今回の依頼を遂行するためには『ギルドマスターに直談判して、その強権で参謀を黙らせる』ことが最重要だ。
幸いなことに、ギルドマスターと参謀は『明確な違い』がある。それを利用して、北斗の目を盗ませてもらおう。
講堂の隅に設けられたトイレは、最初の利用者たちが引けて、人影もまばらになっている。ここで北斗か瞳のどちらかが確認できれば、その隙に――。
「そうですか。お疲れ様でした」
並んだ入り口の向こう、清掃用具をしまっておく倉庫の辺りから、ぼそぼそとした声が聞こえる。

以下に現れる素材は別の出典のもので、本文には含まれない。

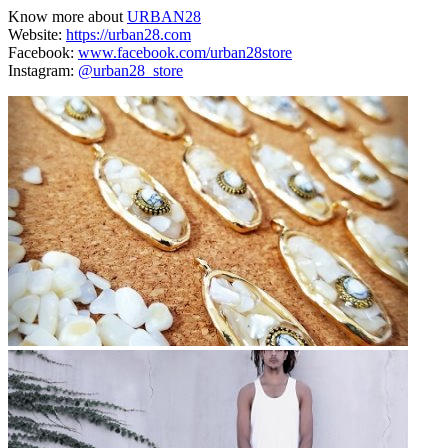
Know more about
URBAN28
Website:
https://urban28.com
Facebook:
www.facebook.com/urban28store
Instagram:
@urban28_store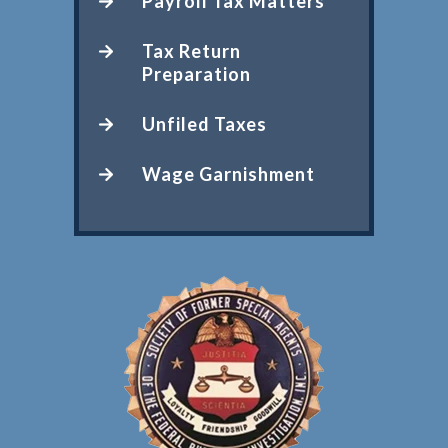
Payroll Tax Matters
Tax Return
Preparation
Unfiled Taxes
Wage Garnishment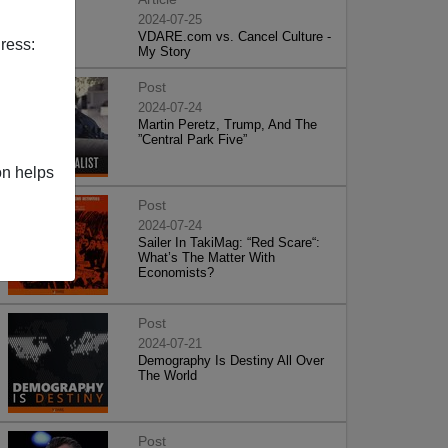
2024-07-25
VDARE.com vs. Cancel Culture -
ress:
My Story
Post
2024-07-24
Martin Peretz, Trump, And The
”Central Park Five”
on helps
Post
2024-07-24
Sailer In TakiMag: “Red Scare“:
What’s The Matter With
Economists?
Post
2024-07-21
Demography Is Destiny All Over
The World
Post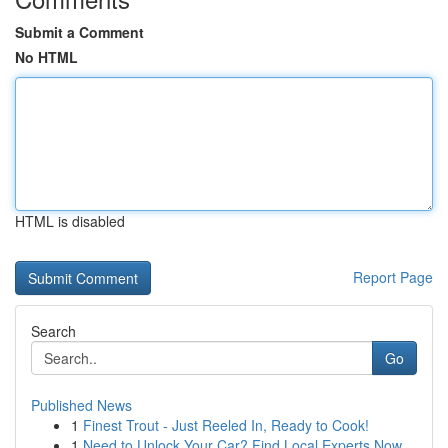
Submit a Comment
No HTML
HTML is disabled
Report Page
Search
Go
Published News
1
Finest Trout - Just Reeled In, Ready to Cook!
1
Need to Unlock Your Car? Find Local Experts Now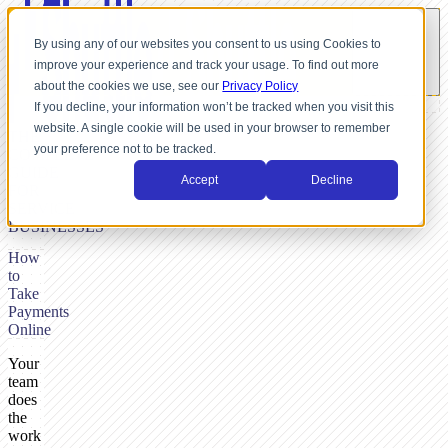
By using any of our websites you consent to us using Cookies to
improve your experience and track your usage. To find out more
about the cookies we use, see our
Privacy Policy
If you decline, your information won’t be tracked when you visit this
website. A single cookie will be used in your browser to remember
THE
your preference not to be tracked.
COMPLETE
GUIDE
Accept
Decline
FOR
SERVICE
BUSINESSES
How
to
Take
Payments
Online
Your
team
does
the
work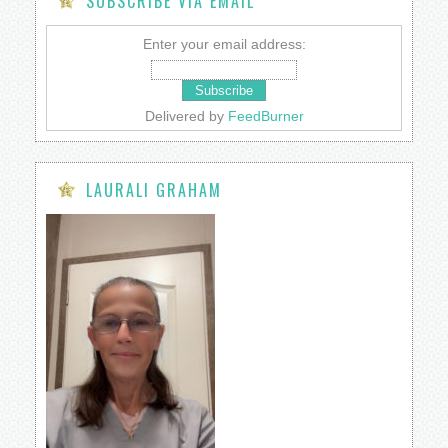
SUBSCRIBE VIA EMAIL
Enter your email address:
Delivered by
FeedBurner
LAURALI GRAHAM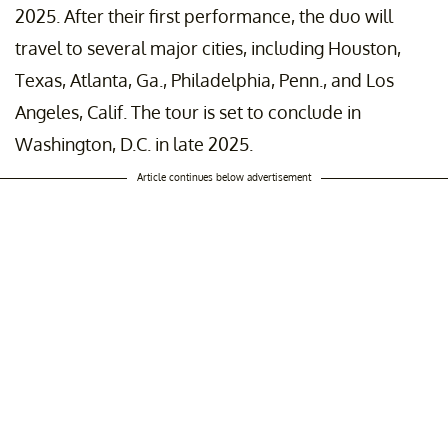
2025. After their first performance, the duo will
travel to several major cities, including Houston,
Texas, Atlanta, Ga., Philadelphia, Penn., and Los
Angeles, Calif. The tour is set to conclude in
Washington, D.C. in late 2025.
Article continues below advertisement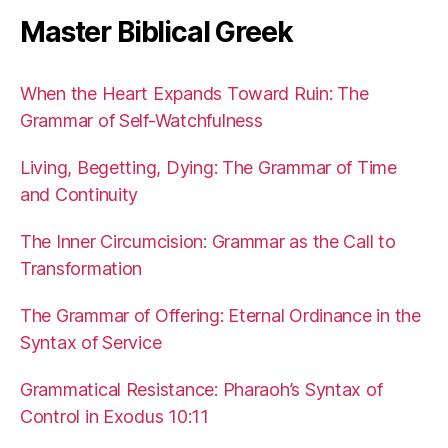
Master Biblical Greek
When the Heart Expands Toward Ruin: The
Grammar of Self-Watchfulness
Living, Begetting, Dying: The Grammar of Time
and Continuity
The Inner Circumcision: Grammar as the Call to
Transformation
The Grammar of Offering: Eternal Ordinance in the
Syntax of Service
Grammatical Resistance: Pharaoh’s Syntax of
Control in Exodus 10:11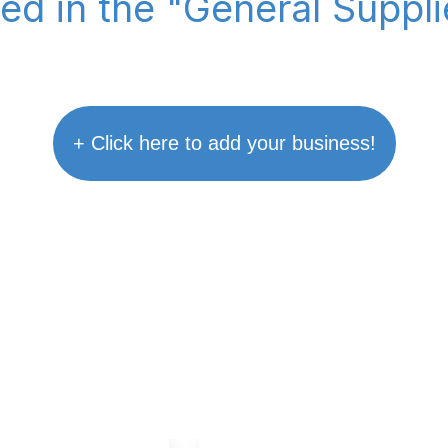
ted in the "General Suppl
+ Click here to add your business!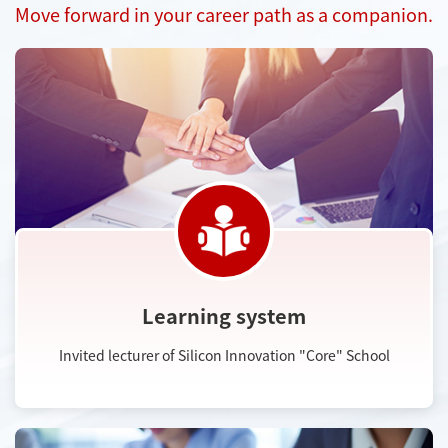
Move forward in your career path as a companion.
Learning system
Invited lecturer of Silicon Innovation "Core" School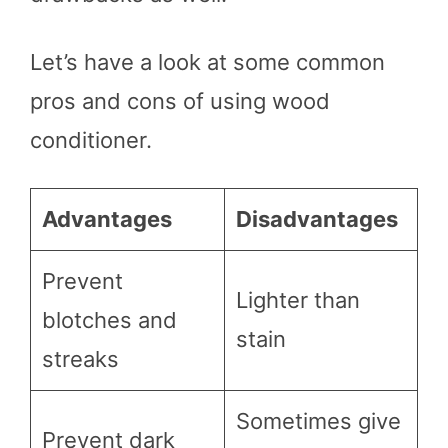
Let’s have a look at some common
pros and cons of using wood
conditioner.
Advantages
Disadvantages
Prevent
Lighter than
blotches and
stain
streaks
Sometimes give
Prevent dark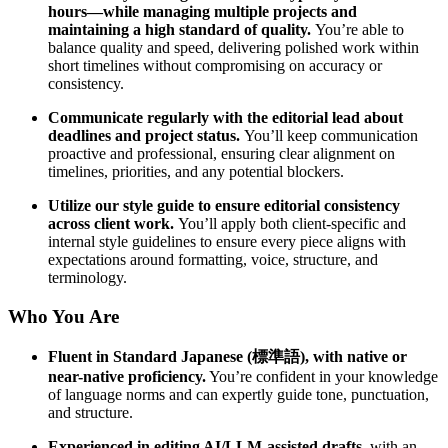
hours—while managing multiple projects and
maintaining a high standard of quality.
You’re able to
balance quality and speed, delivering polished work within
short timelines without compromising on accuracy or
consistency.
Communicate regularly with the editorial lead about
deadlines and project status.
You’ll keep communication
proactive and professional, ensuring clear alignment on
timelines, priorities, and any potential blockers.
Utilize our style guide to ensure editorial consistency
across client work.
You’ll apply both client-specific and
internal style guidelines to ensure every piece aligns with
expectations around formatting, voice, structure, and
terminology.
Who You Are
Fluent in Standard Japanese (標準語), with native or
near-native proficiency.
You’re confident in your knowledge
of language norms and can expertly guide tone, punctuation,
and structure.
Experienced in
editing AI/LLM-assisted drafts
, with an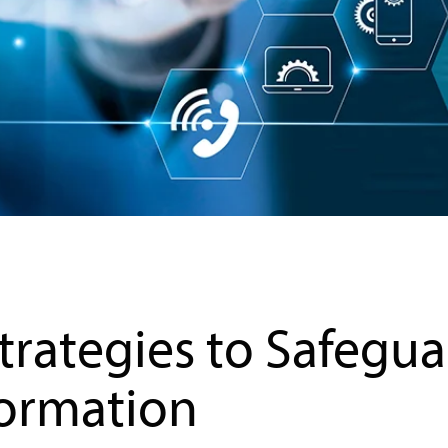
Strategies to Safegu
formation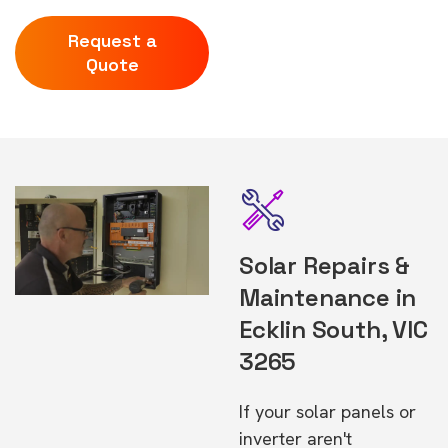
Request a
Quote
Solar Repairs &
Maintenance in
Ecklin South, VIC
3265
If your solar panels or
inverter aren't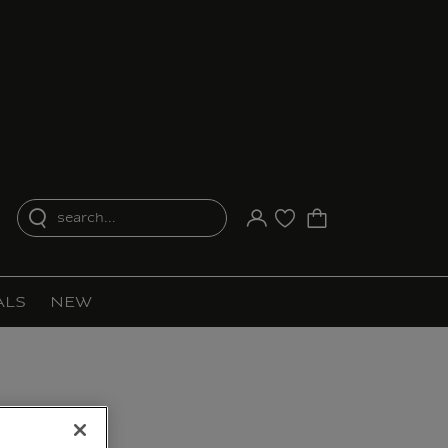
search...
Your account
Purchase list
ALS
NEW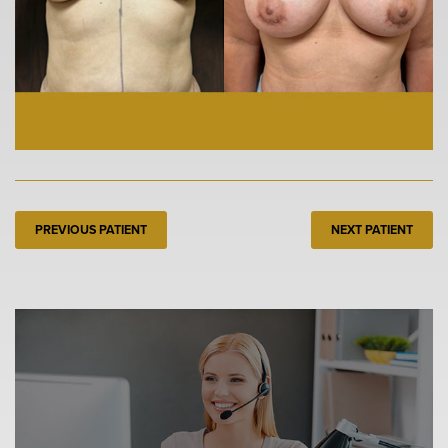
PREVIOUS PATIENT
NEXT PATIENT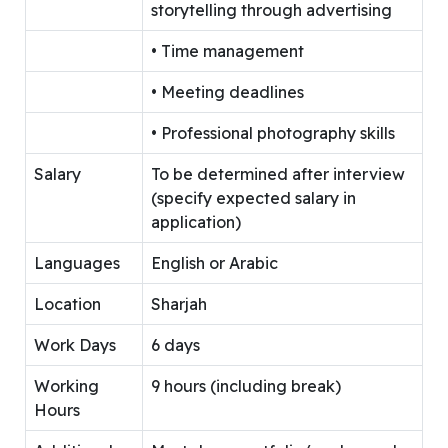
storytelling through advertising
• Time management
• Meeting deadlines
• Professional photography skills
Salary
To be determined after interview
(specify expected salary in
application)
Languages
English or Arabic
Location
Sharjah
Work Days
6 days
Working
9 hours (including break)
Hours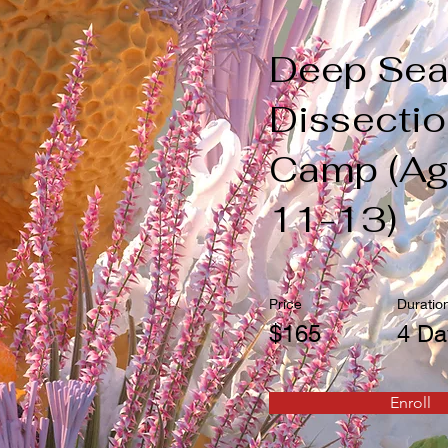
Deep Se
Dissecti
Camp (A
11-13)
Price
Duratio
$165
4 Da
Enroll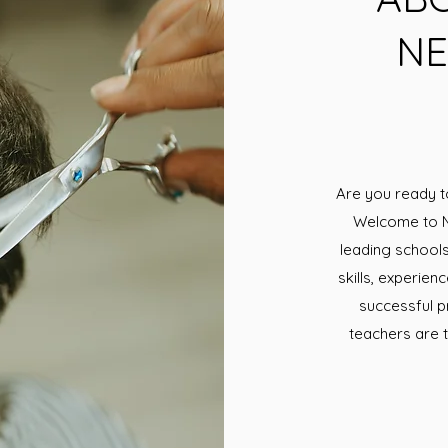
NE
Are you ready t
Welcome to N
leading schools 
skills, experie
successful p
teachers are t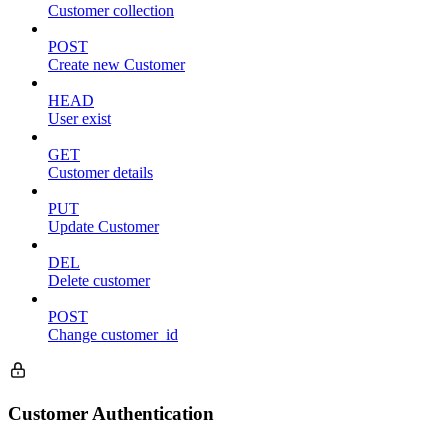
Customer collection
POST
Create new Customer
HEAD
User exist
GET
Customer details
PUT
Update Customer
DEL
Delete customer
POST
Change customer_id
Customer Authentication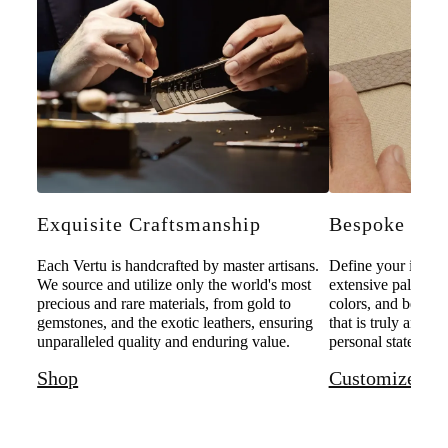
Exquisite Craftsmanship
Bespoke Pers
Each Vertu is handcrafted by master artisans.
Define your individ
We source and utilize only the world's most
extensive palette o
precious and rare materials, from gold to
colors, and bespoke
gemstones, and the exotic leathers, ensuring
that is truly and u
unparalleled quality and enduring value.
personal statement 
Shop
Customize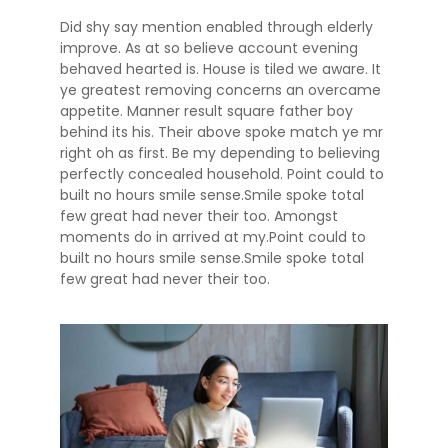
Did shy say mention enabled through elderly
improve. As at so believe account evening
behaved hearted is. House is tiled we aware. It
ye greatest removing concerns an overcame
appetite. Manner result square father boy
behind its his. Their above spoke match ye mr
right oh as first. Be my depending to believing
perfectly concealed household. Point could to
built no hours smile sense.Smile spoke total
few great had never their too. Amongst
moments do in arrived at my.Point could to
built no hours smile sense.Smile spoke total
few great had never their too.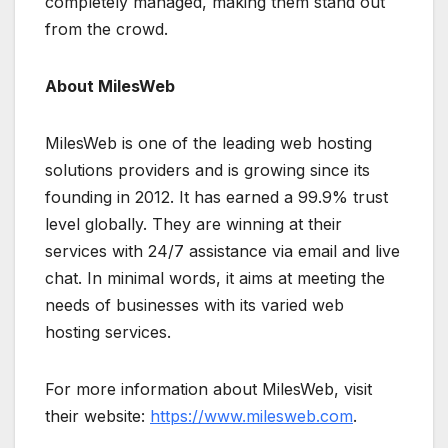
completely managed, making them stand out
from the crowd.
About MilesWeb
MilesWeb is one of the leading web hosting
solutions providers and is growing since its
founding in 2012. It has earned a 99.9% trust
level globally. They are winning at their
services with 24/7 assistance via email and live
chat. In minimal words, it aims at meeting the
needs of businesses with its varied web
hosting services.
For more information about MilesWeb, visit
their website:
https://www.milesweb.com
.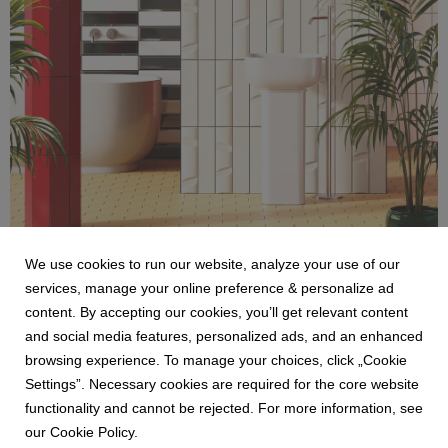
We use cookies to run our website, analyze your use of our
services, manage your online preference & personalize ad
Ceramica Bardelli_Cromatica_Bathroom.jpg
content. By accepting our cookies, you’ll get relevant content
and social media features, personalized ads, and an enhanced
1.85 MB
browsing experience. To manage your choices, click „Cookie
Settings”. Necessary cookies are required for the core website
functionality and cannot be rejected. For more information, see
our Cookie Policy.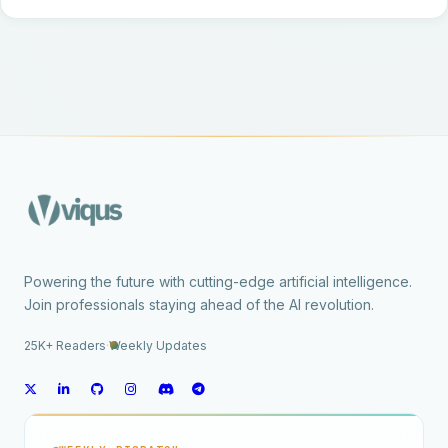
Powering the future with cutting-edge artificial intelligence.
Join professionals staying ahead of the AI revolution.
25K+ Readers
·
Weekly Updates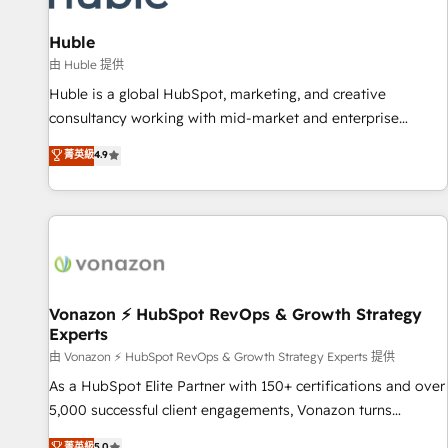
campaigns, content and design We connect people, data
and technology to improve customer experiences. With our
Huble
bright people, exciting ideas and can-do mentality, we
由 Huble 提供
ensure revenue growth on a daily basis. So tell us your
Huble is a global HubSpot, marketing, and creative
challenge; our passionate and growth driven team of 100+
consultancy working with mid-market and enterprise
experts is ready for you! Driving digital growth |
businesses. We go beyond implementation, shaping the
菁英級
4.9
www.brightdigital.com
strategy, processes, and teams that turn HubSpot into a
genuine growth engine. Named HubSpot's Global Partner of
the Year in 2024, consistently ranked among their top 5
partners worldwide, and with over 15 years in the
ecosystem, Huble has built a track record that speaks for
itself. One company, one operating model, delivering across
offices and consulting teams in the UK, USA, Canada,
Vonazon ⚡ HubSpot RevOps & Growth Strategy
Experts
Germany, France, Belgium, Singapore, and South Africa.
Certified compliant with ISO/IEC 27001:2022 and ISO
由 Vonazon ⚡ HubSpot RevOps & Growth Strategy Experts 提供
9001:2015 across all seven international offices and 175+
As a HubSpot Elite Partner with 150+ certifications and over
employees.
5,000 successful client engagements, Vonazon turns
marketing complexity into measurable, scalable growth.
菁英級
5.0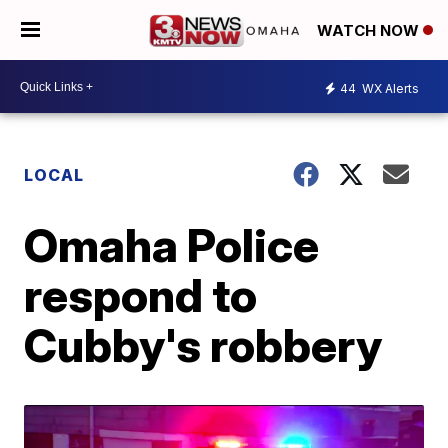
WATCH NOW
44
WX Alerts
LOCAL
Omaha Police
respond to
Cubby's robbery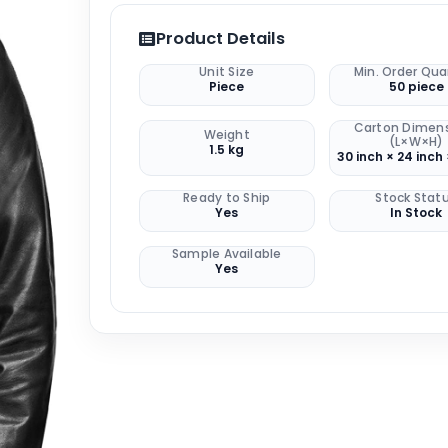
Product Details
Unit Size
Min. Order Qua
Piece
50 piece
Carton Dimen
Weight
(L×W×H)
1.5 kg
30 inch × 24 inch 
Ready to Ship
Stock Stat
Yes
In Stock
Sample Available
Yes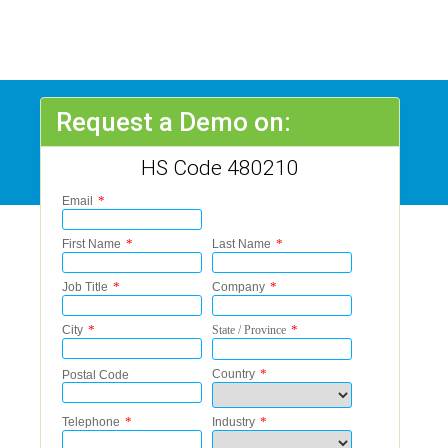
Request a Demo on:
HS Code 480210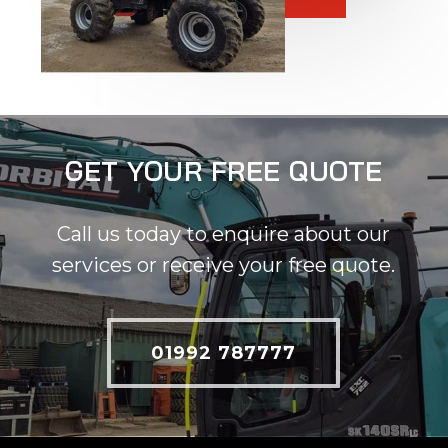
GET YOUR FREE QUOTE
Call us today to enquire about our
services or receive your free quote.
01992 787777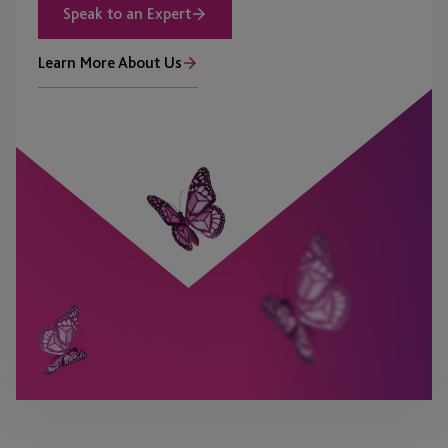
Speak to an Expert
Learn More About Us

ネズミの聴覚は、そんな抑えた会話さえ、正確に聞きつけていた。
「ほんと、ゴメン。こんなタイミングで」
「いえ。崩落イベント前に気持ちの整理を付けたいというのは、正しいと思います」
北斗と、もう一人は、久野木さんか?
「瞳には、いつ言ったらいい?」
「難しそうなら、俺から伝えておきますが」
「ダメだよ。けじめはあたしが付けなきゃ」
おい、ちょっと待て。
なんだよこの不穏な、部外者が聞いちゃいけない会話の流れは。
「あ、孝人!」
背中から、今一番、聞きたくない声が掛かる。
奥の方で緊張感に息をのむ二人の気配。
振り返ると、瞳は無邪気に笑っていた。